Financial Inclusion is an important policy that gives human face to the tasks of financial sector.  But, its role in the policy depends on how broad or how narrow the scope of Financial Inclusion is set in a given country.  It is useful to demarcate what Government should do, what Central Banks and regulators could and how they relate to each other in pursuit of a national policy for Financial Inclusion. 

In conclusion, what are my thoughts today, keeping in view my experience and subsequent developments?  Financial literacy is useful only upto a point.  Many people simply are not inclined to apply their mind to finance merely for study and use in taking financial decisions in future.  At the same time, we should find means of explaining matters relating to finance when a common person wants to know something specific or relevant at a point of time. 

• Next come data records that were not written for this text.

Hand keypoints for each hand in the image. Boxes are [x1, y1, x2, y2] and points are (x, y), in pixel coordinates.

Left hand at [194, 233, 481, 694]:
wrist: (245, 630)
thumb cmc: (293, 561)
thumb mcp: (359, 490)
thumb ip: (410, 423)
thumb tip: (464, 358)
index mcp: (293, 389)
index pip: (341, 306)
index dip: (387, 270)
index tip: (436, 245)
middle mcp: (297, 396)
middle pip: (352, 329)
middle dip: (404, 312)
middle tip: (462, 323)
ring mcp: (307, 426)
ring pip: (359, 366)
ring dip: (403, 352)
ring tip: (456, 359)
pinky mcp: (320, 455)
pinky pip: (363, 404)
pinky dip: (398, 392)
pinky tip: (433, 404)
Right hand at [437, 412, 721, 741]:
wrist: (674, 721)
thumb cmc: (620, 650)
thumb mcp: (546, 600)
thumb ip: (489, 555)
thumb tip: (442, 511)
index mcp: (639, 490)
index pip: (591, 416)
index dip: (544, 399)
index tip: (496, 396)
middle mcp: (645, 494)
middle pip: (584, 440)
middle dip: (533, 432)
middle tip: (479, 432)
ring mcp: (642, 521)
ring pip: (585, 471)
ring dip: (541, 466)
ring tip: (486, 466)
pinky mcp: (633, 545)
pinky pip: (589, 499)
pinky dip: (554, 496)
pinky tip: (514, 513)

I am delighted to find that IRDAI has call centres for customer care.  It has Grievance Call centres.  I suggest a slight extension of the Customer Care Centre; let it be a ‘query’ centre.  This query centre is a sort of centre for purposive financial literacy on demand.  Let me explain.  It may be difficult o convince all people to get financial literacy in general.  But, we can help people to get literacy that is appropriate for specific transactions, for example, say buying life insurance or health insurance when they are contemplating.  Currently, we get functional financial literacy only from marketing by the sellers.  The Query Centre that I am suggesting deals with explaining or informing, and not marketing or with grievance redressal. 

The query centre could give information or literacy, when required, and as appropriate.  The Query Centre can have a 24x7 Call Centre in English, Hindi, and regional languages to which one can call.  For example, when my assistant wants to take a health insurance, he will call the Query Centre on what he should be informed about.  That Centre may be authorized to explain or to read out from the published material that IRDAI has already prepared, or send it as a text message on his mobile or by email.  IRDAI could have an “on demand service, for insurance literacy and awareness” called Query Centre.  Query Centres responding to mobiles in the language required will be functional, purposeful, tailored to individual needs, time-saving and available when needed. 

In conclusion, the Integrated Grievance Management System for grievance redressel, Ombudsman system for inexpensive and speedy settlement of disputes, a dedicated consumer education website for imparting financial  literacy with content for all ages, have together placed IRDAI as one of unique insurance regulators in the world.  Take one more step: make your consumer education interactive, in a query ‘mode’. 

Thank you all, ladies and gentlemen.  Happy birthday to IRDAI.